Kiš, D., Kalambura, S., Marić, S., Guberac, V., Jovičić, N., Guberac, S., & Slipčević, D. (2016). Spelt (Triticum spelta L.)-healthy food.
Abstract. Spelt (Triticum spelta L.), also known as dinkel wheat or hulled wheat, is one of the oldest known grains and it originates from Asia. It was known even to the Egyptians, the oldest findings of this type of wheat were found in the Nile valley and they date to the fourth millennium BC. This edible, chaff-like, type of wheat was used for food by the ancient Romans who grew it throughout the empire. This cereal was very important from the Bronze Age to the Middle Ages in Europe. However, in recent times it has largely been replaced by other types of wheat (Triticum aestivum and Triticum durum).

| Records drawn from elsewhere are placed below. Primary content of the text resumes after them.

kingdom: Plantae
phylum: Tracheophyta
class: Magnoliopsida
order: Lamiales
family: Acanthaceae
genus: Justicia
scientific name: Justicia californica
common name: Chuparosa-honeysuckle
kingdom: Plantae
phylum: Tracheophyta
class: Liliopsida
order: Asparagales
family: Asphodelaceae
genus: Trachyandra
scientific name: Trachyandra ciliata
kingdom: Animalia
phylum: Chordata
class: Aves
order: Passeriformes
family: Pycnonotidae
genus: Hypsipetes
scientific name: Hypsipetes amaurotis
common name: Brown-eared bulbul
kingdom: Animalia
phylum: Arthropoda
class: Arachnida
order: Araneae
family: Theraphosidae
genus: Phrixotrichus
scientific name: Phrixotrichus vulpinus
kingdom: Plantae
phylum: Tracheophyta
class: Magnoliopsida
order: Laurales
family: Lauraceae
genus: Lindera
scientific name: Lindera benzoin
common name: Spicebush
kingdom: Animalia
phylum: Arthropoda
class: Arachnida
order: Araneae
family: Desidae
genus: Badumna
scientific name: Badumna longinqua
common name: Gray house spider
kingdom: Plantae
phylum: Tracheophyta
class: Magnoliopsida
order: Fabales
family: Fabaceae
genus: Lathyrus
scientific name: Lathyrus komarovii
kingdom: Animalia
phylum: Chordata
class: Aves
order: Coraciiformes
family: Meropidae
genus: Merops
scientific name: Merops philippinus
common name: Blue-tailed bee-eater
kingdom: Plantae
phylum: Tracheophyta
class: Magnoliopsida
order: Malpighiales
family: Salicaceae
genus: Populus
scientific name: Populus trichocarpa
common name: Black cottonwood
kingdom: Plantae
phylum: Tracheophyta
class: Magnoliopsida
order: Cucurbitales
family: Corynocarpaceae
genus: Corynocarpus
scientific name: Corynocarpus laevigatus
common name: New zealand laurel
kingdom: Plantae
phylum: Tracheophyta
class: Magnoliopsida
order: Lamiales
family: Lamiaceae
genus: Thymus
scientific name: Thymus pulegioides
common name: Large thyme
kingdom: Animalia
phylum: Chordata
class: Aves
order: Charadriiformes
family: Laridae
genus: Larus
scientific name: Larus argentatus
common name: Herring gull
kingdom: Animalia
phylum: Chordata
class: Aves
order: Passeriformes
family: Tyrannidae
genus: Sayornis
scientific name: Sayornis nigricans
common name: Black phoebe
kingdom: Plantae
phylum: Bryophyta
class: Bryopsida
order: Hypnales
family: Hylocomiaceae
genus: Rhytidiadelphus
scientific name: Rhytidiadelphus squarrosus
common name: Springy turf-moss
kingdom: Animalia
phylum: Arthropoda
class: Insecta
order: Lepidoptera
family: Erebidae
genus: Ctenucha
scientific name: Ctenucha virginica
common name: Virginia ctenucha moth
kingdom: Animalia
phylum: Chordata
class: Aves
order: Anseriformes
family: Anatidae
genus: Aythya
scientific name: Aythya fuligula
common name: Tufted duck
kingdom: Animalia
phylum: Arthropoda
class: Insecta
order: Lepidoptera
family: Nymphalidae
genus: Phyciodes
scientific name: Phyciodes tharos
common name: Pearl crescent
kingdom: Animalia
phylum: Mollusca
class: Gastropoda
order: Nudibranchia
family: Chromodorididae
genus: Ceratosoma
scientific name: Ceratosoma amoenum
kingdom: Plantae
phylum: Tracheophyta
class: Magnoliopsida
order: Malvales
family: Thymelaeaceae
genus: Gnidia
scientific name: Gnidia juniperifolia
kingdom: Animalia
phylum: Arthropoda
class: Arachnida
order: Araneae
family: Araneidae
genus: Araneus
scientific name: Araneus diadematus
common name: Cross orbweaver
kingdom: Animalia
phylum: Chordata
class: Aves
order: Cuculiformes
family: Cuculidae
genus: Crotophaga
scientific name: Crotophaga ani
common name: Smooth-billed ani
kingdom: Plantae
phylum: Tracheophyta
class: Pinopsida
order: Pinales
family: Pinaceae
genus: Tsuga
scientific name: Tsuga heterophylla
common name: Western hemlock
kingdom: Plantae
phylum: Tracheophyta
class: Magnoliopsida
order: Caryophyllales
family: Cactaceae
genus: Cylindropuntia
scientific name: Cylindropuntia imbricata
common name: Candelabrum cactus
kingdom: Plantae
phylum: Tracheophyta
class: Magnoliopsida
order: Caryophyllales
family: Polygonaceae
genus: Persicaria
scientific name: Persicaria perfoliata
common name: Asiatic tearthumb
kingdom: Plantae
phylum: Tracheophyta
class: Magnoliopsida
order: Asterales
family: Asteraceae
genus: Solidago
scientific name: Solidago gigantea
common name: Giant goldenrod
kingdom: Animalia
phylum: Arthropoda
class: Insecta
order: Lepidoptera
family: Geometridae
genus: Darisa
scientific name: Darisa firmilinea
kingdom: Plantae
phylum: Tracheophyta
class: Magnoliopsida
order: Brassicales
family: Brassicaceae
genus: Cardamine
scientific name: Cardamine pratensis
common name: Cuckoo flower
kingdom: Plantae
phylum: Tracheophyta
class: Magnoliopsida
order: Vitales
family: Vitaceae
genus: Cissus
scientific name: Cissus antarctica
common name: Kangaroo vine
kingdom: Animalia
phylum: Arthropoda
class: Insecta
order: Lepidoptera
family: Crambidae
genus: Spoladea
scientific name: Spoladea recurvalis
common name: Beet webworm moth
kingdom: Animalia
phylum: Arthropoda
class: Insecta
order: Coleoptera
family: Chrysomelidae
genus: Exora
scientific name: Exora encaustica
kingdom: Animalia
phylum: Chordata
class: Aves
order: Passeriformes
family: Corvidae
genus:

This grain has again started attracting attention in the past two decades because of the possibility of organic breeding, since it requires lesser use of fertilizers and pesticides compared to the common wheat. Due to the increasing awareness of consumers who pay more attention every day to the variety and quality of food, spelt is increasingly gaining importance with the tendency of multiplying sown areas so the goal of this study was to determine the nutritional characteristics of spelt shelled beans of studied varieties Bc Vigor and Ostro (water content, ash, starch, protein and crude fat) for nutritional use.